Your objective »
If a record holds a picture, drop the picture and copy everything else exactly.

◇ ◇ ◇

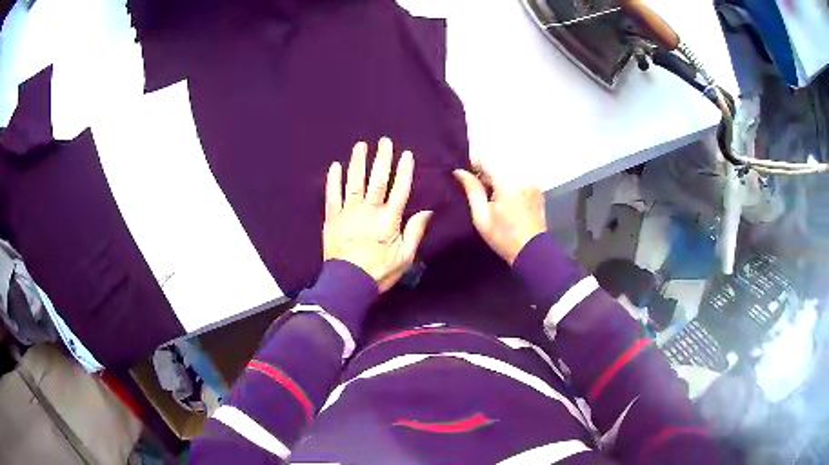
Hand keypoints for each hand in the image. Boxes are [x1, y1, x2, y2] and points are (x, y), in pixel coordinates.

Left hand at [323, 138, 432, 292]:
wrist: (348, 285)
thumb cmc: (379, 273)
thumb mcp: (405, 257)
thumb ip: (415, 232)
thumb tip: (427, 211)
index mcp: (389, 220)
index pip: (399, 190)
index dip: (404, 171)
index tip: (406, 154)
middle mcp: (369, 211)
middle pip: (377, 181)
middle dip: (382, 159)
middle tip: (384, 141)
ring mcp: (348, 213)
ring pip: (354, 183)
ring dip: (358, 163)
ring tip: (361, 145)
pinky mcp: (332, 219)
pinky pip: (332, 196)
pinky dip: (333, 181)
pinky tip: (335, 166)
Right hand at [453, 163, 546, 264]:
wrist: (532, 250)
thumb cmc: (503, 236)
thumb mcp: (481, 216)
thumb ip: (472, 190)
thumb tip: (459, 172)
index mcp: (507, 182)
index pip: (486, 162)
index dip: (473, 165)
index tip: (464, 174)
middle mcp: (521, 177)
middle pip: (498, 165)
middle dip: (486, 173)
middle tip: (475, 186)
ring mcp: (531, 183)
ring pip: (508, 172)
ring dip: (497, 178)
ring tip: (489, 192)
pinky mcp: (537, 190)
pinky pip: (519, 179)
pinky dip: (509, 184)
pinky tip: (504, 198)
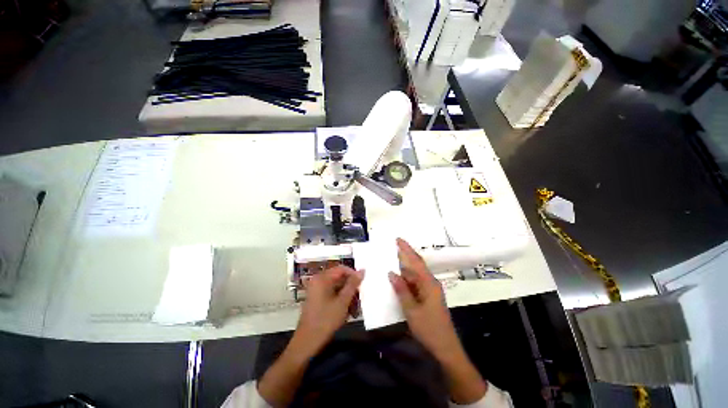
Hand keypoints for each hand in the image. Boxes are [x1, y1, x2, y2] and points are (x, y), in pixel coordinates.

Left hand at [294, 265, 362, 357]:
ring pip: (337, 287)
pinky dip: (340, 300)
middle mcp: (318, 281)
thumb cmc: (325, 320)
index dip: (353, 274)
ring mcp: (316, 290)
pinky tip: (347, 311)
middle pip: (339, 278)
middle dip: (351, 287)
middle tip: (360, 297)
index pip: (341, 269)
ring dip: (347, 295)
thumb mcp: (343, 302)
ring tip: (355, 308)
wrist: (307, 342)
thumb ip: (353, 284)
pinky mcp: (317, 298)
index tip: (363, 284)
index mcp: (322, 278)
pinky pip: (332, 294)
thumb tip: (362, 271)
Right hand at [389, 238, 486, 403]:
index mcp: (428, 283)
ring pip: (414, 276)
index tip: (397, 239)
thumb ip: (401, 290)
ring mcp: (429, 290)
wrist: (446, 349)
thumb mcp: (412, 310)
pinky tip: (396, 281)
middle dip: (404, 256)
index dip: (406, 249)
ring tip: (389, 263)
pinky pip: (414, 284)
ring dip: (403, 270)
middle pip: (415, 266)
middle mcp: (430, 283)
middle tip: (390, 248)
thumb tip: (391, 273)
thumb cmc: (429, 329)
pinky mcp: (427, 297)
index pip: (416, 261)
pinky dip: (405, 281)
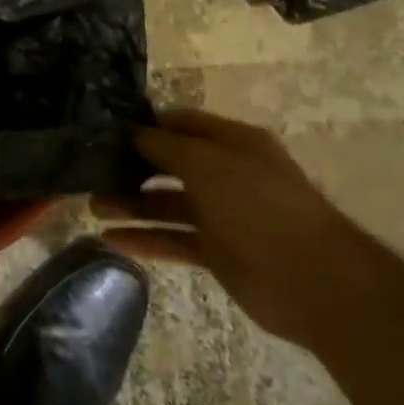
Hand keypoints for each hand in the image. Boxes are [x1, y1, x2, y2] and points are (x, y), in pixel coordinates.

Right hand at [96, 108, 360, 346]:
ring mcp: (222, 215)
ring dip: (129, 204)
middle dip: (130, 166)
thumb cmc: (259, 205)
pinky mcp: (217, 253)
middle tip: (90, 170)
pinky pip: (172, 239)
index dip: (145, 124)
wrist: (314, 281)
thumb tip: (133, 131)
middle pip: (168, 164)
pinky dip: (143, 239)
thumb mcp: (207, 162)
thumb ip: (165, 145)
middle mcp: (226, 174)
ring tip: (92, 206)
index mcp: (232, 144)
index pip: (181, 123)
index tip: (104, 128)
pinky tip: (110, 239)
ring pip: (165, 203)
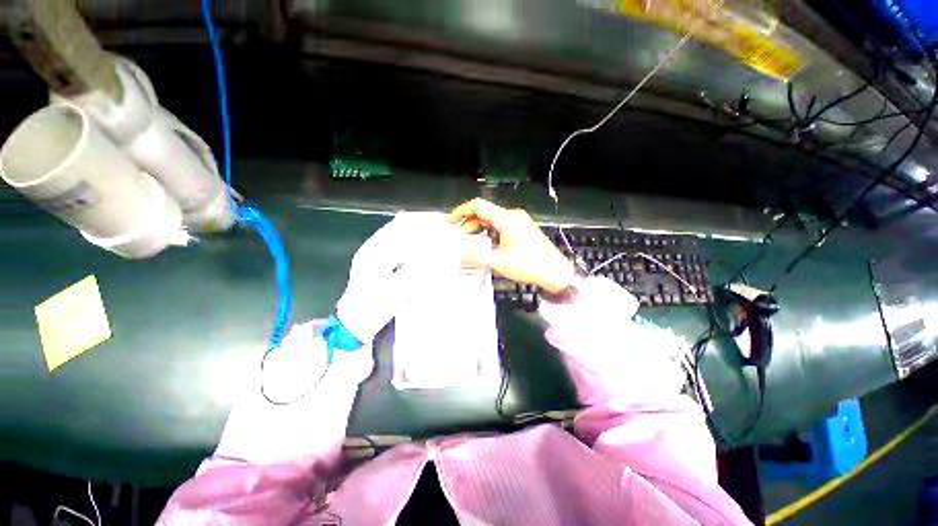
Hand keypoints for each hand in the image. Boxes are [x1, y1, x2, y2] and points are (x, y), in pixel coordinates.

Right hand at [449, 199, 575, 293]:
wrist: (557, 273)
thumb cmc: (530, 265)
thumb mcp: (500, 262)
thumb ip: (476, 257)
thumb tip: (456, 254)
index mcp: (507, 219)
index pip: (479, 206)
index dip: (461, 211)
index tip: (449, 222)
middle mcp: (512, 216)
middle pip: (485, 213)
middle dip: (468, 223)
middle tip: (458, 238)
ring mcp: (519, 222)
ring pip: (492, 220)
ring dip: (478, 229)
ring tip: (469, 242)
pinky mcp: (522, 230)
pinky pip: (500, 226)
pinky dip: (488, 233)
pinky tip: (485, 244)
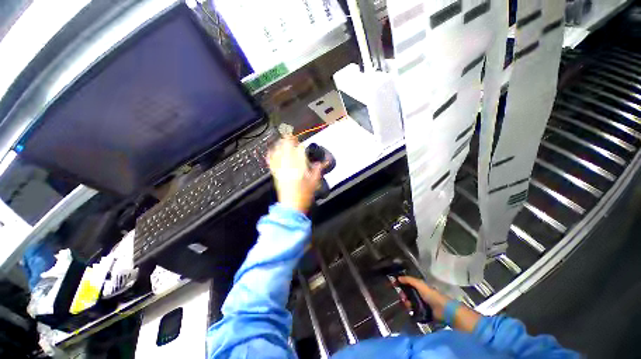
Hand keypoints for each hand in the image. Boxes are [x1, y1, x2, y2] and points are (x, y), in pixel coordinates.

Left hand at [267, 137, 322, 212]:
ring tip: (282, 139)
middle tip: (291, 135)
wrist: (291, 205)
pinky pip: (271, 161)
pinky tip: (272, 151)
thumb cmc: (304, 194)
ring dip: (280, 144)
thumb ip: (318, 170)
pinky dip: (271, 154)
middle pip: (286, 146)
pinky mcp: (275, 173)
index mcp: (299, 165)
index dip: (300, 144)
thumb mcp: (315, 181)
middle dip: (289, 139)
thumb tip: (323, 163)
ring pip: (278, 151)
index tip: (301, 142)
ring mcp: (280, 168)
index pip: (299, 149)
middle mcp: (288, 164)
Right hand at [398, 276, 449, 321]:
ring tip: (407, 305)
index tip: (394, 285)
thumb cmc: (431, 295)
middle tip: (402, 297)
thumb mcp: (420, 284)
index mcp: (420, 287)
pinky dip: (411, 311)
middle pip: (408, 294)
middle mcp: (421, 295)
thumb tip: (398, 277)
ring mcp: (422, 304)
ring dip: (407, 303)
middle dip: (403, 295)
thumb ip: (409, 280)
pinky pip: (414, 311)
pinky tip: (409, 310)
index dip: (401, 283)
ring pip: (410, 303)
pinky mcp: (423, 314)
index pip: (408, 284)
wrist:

◇ ◇ ◇

Reply to the task »
Hand keypoints for each hand in the image. Boxes are [x1, y1, x2, y2] and points are (x, y), in pixel coordinates.

Left hand at [323, 138, 432, 292]:
wrist: (348, 285)
thumb cmc: (379, 273)
thumb mcp: (405, 257)
thumb ip: (415, 232)
thumb tip: (427, 211)
index mcp: (389, 220)
index pip: (399, 190)
index dip: (404, 171)
index tip: (406, 154)
middle mcp: (369, 211)
middle pip: (377, 181)
middle dip: (382, 159)
middle tip: (384, 141)
ring mcp: (348, 213)
ring pip: (354, 183)
ring dip: (358, 163)
ring tip: (361, 145)
pinky mcp: (332, 219)
pinky pip: (332, 196)
pinky dip: (333, 181)
pinky tip: (335, 166)
Right hand at [453, 163, 546, 264]:
wrist: (532, 250)
thumb cmc: (503, 236)
thumb mcp: (481, 216)
thumb ip: (472, 190)
thumb tip: (459, 172)
index mcp: (507, 182)
index pip: (486, 162)
index dip: (473, 165)
index tip: (464, 174)
middle mcp: (521, 177)
middle pip: (498, 165)
middle dip: (486, 173)
middle tip: (475, 186)
ring mcp: (531, 183)
ring pip: (508, 172)
ring dip: (497, 178)
ring tip: (489, 192)
pinky mcp: (537, 190)
pinky pip: (519, 179)
pinky dip: (509, 184)
pinky tip: (504, 198)
Hand keypoints for each hand in the image. Boxes are [x1, y1, x2, y2] and points are (x, y), in pixel coordinates.

Left hand at [294, 265, 362, 357]:
ring pip: (337, 287)
pinky dip: (340, 300)
middle mcp: (318, 281)
thumb cmc: (325, 320)
index dip: (353, 274)
ring mcp: (316, 290)
pinky tip: (347, 311)
middle pip: (339, 278)
middle dip: (351, 287)
middle tip: (360, 297)
index pip: (341, 269)
ring dip: (347, 295)
thumb mcp: (343, 302)
ring tip: (355, 308)
wrist: (307, 342)
thumb ip: (353, 284)
pinky mcp: (317, 298)
index tip: (363, 284)
index mcp: (322, 278)
pinky pip: (332, 294)
thumb tip: (362, 271)
Right hand at [389, 238, 486, 403]:
index mcp: (428, 283)
ring pip: (414, 276)
index tip: (397, 239)
thumb ip: (401, 290)
ring mcp: (429, 290)
wrist: (446, 349)
thumb mcp: (412, 310)
pinky tip: (396, 281)
middle dip: (404, 256)
index dip: (406, 249)
ring tip: (389, 263)
pinky pip: (414, 284)
ring dip: (403, 270)
middle pip: (415, 266)
middle mcp: (430, 283)
middle tip: (390, 248)
thumb tip: (391, 273)
thumb cmc: (429, 329)
pinky mcp: (427, 297)
index pip: (416, 261)
pinky dip: (405, 281)
Hand keypoints for each hand in the image. Boxes are [x1, y1, x2, y2] and points are (x, y), in pixel coordinates.

Right hand at [96, 108, 360, 346]:
ring mcp: (222, 215)
ring dip: (129, 204)
middle dip: (130, 166)
thumb cmc: (259, 205)
pinky mcp: (217, 253)
middle tip: (90, 170)
pinky pip: (172, 239)
index dip: (145, 124)
wrist: (314, 281)
thumb tip: (133, 131)
middle pip: (168, 164)
pinky dip: (143, 239)
thumb mcp: (207, 162)
thumb ip: (165, 145)
middle mcp: (226, 174)
ring tip: (92, 206)
index mcp: (232, 144)
index pip: (181, 123)
index tip: (104, 128)
pinky tip: (110, 239)
ring pip: (165, 203)
Hand keypoints for each hand in the image. Boxes are [x1, y1, x2, y2] and points are (x, y), in pixel coordinates.

Right hand at [449, 199, 575, 293]:
wrist: (557, 273)
thumb cmc: (530, 265)
thumb mcp: (500, 262)
thumb ip: (476, 257)
thumb tip: (456, 254)
index mcp: (507, 219)
index pip: (479, 206)
index dip: (461, 211)
index tip: (449, 222)
middle mcp: (512, 216)
middle pip: (485, 213)
middle dip: (468, 223)
middle tip: (458, 238)
ring mcp: (519, 222)
ring pip: (492, 220)
ring dip: (478, 229)
ring tip: (469, 242)
pinky mcp: (522, 230)
pinky pip: (500, 226)
pinky dip: (488, 233)
pinky tip: (485, 244)
Hand keypoints for each hand in the image. Boxes are [x1, y1, x2, y2] and points are (x, y), in pixel coordinates.

Left hand at [267, 137, 322, 212]:
ring tip: (282, 139)
middle tip: (291, 135)
wrist: (291, 205)
pinky pip: (271, 161)
pinky tip: (272, 151)
thumb cmc: (304, 194)
ring dip: (280, 144)
thumb ip: (318, 170)
pinky dip: (271, 154)
middle pip: (286, 146)
pinky mcp: (275, 173)
index mcp: (299, 165)
index dip: (300, 144)
thumb mcp: (315, 181)
middle dip: (289, 139)
thumb tip: (323, 163)
ring pip: (278, 151)
index tip: (301, 142)
ring mcp: (280, 168)
index pip: (299, 149)
middle mcp: (288, 164)
Right hand at [398, 276, 449, 321]:
ring tip: (407, 305)
index tip: (394, 285)
thumb cmc: (431, 295)
middle tip: (402, 297)
thumb mcp: (420, 284)
index mcp: (420, 287)
pinky dip: (411, 311)
middle pip: (408, 294)
middle mcp: (421, 295)
thumb tip: (398, 277)
ring mcp: (422, 304)
ring dip: (407, 303)
middle dip: (403, 295)
thumb ip: (409, 280)
pinky pip: (414, 311)
pinky tip: (409, 310)
index dip: (401, 283)
ring pip: (410, 303)
pinky mcp: (423, 314)
index pip: (408, 284)
wrist:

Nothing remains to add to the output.